10 setembro 2012

Allende por las calles

Allende faz o que seu sucessor golpista jamais teve coragem:
caminhar pelas ruas com o povo


Gosto desta imagem de Allende, tomada logo após sua vitória. Caminha pelas ruas, acompanhado por uma multidão que deseja estar ao seu lado. Gosto dos sorrisos dos protagonistas, compostos por diversas faixas etárias, provavelmente após ouvir algum chiste do presidente. Gosto dessa leveza de um presidente que, sabendo-se respeitado por seu povo, não titubeia em ganhar as ruas. A foto mostra movimento, nada parecido com estes que adornam campanhas publicitárias, em que o personagem se mostra apressado para mostrar determinação e espírito de vencedor. Não, aqui temos uma caminhada livre, em que as pessoas se aglomeraram da maneira que foi possível, e o fotógrafo teve a felicidade de tomar a distância necessária para registrar o flagrante, plasticamente emocionante.

Não há razão para se colocar a imagem simbólica do La Moneda em chamas, vítima do brutal golpe de estado patrocinado pela CIA. A memória de Allende, para mim, é similar a da foto, um estadista voltado para as necessidades de seu país, dedicado a sanar as desigualdades a partir de um governo socialista humanista, sempre preservando a democracia parlamentar. O golpe de 11 de setembro, embora previsível, o tomou de surpresa. No derradeiro jantar em Tomás Moro (tão apropriada designação!), a residência oficial do presidente, na companhia de alguns ministros e colaboradores, o clima de tensão se instala com chamadas telefônicas indicando a movimentação militar desde Valparaíso. Estava previsto para o dia seguinte um discurso em cadeia nacional, em que Allende faria conhecer, segundo o testemunho de seu assessor espanhol, Joan Garcés, uma proposta para reordenar as instituições do estado por vias democráticas. 

Não houve tempo. Segundo o livro de Patricia Verdugo, Allende - cómo la Casa Blanca provocó su muerte, logo pela manhã de 11 de setembro, o presidente deixou sua residência para alcançar o La Moneda. Os movimentos da comitiva estavam sendo monitorados pelo serviço de inteligência golpista, e ultrapassava os limites do Chile. Segundo as palavras de Patricia, A esa misma hora, en Valparaíso, el teniente coronel Patrick J. Ryan, de la US Navy, se comunicaba con la central en Panamá: "Con el jefe de señales Paul Eppley a cargo de la radio y el teniente Roger Frauenfelder redactando el mensaje, pudimos comunicarnos a las oficinas centrales de la Zona del Canal de Panamá. Se evitó específicamente culquier referencia a la situación en Santiago, ya que cualquier estimación sólo podría haber sido conjetura".

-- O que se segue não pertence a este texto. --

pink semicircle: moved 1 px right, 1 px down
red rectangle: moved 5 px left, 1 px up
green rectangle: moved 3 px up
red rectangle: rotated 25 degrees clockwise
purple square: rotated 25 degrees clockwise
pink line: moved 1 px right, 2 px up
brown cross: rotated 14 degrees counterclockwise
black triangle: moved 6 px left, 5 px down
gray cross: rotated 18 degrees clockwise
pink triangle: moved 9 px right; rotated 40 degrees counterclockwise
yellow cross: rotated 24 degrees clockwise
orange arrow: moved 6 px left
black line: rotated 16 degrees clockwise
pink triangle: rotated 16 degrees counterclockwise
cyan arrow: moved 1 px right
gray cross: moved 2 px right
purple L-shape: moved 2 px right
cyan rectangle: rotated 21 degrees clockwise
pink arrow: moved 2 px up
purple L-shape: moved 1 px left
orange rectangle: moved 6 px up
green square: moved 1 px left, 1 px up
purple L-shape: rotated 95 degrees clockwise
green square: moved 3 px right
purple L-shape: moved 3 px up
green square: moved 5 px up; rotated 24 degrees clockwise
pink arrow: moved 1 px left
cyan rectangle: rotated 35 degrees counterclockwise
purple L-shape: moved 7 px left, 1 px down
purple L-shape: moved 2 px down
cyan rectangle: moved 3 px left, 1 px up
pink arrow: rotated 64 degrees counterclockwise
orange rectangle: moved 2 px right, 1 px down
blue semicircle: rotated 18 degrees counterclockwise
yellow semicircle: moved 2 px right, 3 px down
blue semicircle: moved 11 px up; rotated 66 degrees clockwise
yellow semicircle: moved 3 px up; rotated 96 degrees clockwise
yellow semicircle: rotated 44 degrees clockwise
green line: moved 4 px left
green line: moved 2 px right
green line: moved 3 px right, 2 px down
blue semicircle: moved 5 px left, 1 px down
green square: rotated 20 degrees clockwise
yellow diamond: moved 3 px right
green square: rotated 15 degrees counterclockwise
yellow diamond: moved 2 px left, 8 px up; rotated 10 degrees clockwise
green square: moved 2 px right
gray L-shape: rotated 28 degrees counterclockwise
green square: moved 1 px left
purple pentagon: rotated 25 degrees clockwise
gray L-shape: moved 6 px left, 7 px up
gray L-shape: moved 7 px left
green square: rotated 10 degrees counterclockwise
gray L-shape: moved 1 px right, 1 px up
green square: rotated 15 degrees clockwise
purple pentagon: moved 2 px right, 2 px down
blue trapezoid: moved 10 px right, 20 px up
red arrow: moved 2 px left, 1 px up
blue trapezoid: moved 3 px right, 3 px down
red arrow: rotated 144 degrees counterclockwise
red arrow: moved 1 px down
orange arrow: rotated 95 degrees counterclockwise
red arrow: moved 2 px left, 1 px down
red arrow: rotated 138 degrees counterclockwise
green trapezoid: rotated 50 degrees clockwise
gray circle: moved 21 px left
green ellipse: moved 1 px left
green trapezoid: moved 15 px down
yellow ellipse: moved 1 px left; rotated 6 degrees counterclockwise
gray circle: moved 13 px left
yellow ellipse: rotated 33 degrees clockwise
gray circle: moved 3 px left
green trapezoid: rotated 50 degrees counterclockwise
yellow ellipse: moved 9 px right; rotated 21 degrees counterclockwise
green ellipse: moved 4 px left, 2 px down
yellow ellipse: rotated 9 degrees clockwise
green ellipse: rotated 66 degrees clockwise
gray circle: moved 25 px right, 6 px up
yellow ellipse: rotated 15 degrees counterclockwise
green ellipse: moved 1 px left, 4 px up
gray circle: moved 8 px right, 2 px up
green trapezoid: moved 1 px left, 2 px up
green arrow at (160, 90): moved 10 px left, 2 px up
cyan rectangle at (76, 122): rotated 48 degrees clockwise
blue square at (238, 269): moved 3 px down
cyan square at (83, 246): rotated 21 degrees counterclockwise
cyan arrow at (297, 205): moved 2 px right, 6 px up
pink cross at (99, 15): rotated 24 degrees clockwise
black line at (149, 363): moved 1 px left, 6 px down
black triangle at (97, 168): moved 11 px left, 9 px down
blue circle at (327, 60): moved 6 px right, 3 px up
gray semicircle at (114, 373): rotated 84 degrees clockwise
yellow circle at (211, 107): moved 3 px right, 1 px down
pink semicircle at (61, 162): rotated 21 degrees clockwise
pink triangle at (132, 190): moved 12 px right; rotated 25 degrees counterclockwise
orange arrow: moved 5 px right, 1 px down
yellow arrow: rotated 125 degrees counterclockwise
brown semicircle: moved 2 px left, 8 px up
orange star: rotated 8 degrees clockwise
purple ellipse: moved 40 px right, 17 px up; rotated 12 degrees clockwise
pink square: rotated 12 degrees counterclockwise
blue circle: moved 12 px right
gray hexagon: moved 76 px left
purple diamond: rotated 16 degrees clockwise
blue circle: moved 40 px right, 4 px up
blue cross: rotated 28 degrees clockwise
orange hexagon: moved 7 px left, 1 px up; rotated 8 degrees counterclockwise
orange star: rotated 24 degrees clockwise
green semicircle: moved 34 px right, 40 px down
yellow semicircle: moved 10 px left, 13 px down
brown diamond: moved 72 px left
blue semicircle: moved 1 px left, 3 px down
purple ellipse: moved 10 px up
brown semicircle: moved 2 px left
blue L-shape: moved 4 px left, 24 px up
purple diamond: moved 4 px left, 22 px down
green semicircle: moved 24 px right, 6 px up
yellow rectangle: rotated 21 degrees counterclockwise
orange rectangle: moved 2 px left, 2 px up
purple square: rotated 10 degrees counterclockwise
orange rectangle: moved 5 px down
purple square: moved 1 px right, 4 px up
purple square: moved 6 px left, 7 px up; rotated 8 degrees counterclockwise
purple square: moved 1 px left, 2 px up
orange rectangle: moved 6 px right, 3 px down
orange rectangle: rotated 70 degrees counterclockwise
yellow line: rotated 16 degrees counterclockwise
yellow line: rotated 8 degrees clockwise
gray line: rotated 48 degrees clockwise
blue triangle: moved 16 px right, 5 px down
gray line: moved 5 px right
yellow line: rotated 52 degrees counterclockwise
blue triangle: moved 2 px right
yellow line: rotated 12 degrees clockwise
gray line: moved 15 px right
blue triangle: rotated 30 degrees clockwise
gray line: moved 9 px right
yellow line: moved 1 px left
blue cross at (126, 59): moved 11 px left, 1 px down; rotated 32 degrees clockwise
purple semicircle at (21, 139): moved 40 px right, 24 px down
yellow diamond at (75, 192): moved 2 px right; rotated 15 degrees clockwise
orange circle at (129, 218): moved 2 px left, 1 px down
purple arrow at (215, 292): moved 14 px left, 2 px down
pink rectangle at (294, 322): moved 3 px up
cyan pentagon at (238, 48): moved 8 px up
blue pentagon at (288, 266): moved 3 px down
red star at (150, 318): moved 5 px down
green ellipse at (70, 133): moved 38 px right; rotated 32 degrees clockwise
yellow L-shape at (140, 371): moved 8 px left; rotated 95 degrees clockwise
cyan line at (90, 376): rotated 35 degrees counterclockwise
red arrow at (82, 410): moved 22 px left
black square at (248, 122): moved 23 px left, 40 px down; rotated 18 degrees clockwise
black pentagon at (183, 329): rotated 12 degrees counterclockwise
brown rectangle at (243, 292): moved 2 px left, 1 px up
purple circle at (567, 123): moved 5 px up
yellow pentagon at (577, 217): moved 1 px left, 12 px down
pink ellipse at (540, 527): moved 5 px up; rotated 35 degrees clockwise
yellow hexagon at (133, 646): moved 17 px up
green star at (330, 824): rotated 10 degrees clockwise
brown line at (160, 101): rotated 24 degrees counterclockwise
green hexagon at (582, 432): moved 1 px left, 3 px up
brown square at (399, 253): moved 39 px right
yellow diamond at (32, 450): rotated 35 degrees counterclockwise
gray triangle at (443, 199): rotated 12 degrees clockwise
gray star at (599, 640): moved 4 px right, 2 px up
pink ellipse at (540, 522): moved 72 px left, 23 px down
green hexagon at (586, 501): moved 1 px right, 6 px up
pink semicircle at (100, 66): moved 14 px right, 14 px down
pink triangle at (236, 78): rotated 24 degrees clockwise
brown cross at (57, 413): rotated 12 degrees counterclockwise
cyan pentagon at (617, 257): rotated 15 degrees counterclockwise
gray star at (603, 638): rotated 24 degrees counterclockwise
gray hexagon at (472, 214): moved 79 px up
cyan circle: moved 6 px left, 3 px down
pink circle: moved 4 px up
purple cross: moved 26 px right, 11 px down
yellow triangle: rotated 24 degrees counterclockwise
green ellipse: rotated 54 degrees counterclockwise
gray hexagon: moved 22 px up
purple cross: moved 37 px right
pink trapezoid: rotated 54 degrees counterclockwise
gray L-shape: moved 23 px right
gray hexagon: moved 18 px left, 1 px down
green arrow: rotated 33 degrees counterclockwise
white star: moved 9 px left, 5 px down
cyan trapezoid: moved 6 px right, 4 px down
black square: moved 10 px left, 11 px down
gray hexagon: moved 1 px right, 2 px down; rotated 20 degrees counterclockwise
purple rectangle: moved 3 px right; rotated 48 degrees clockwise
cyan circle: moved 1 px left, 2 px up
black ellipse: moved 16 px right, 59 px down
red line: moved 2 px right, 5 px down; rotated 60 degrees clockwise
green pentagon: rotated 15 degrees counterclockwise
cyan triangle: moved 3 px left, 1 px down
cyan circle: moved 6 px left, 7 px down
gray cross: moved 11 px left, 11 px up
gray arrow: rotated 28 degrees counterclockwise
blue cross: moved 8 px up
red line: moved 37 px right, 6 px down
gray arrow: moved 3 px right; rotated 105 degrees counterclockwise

Ainda havia incertezas do lado golpista. Não se sabia exatamente como reagiria o poder popular dos cordones industriales, onde se acreditava que ocorreria uma possível reação ao golpe por parte dos operários, coordenados pelas centrais sindicais. 

Mas aos poucos, ao longo da manhã, o presidente se veria cada vez mais isolado, perdendo todo o apoio militar, inclusive da força de Carabineros, e político. Allende estava isolado, na companhia de sua guarda pessoal, alguns políticos fiéis e suas filhas. Sucederam-se então, as quatro locuções ao povo, o feroz bombardeio começado por volta das 11h, a rendição do palácio e a morte do presidente. Para quem tiver estômago forte, segue aqui, durante uma hora e meia, as ações do comando golpista, comandadas por Pinochet. 

Recentemente terminei um texto acadêmico, não conseguindo me furtar da referência de Allende sobre as grandes alamedas da democracia contida em sua última locução, emitida pela rádio Magallanes. Retomo a imagem acima, uma caminhada pública que emana leveza, já o disse, mas também justiça, paz, desejo de solidariedade. Não há como aceitar que esses anseios, cálidos e serenos anseios, sejam suprimidos pela barbárie golpista.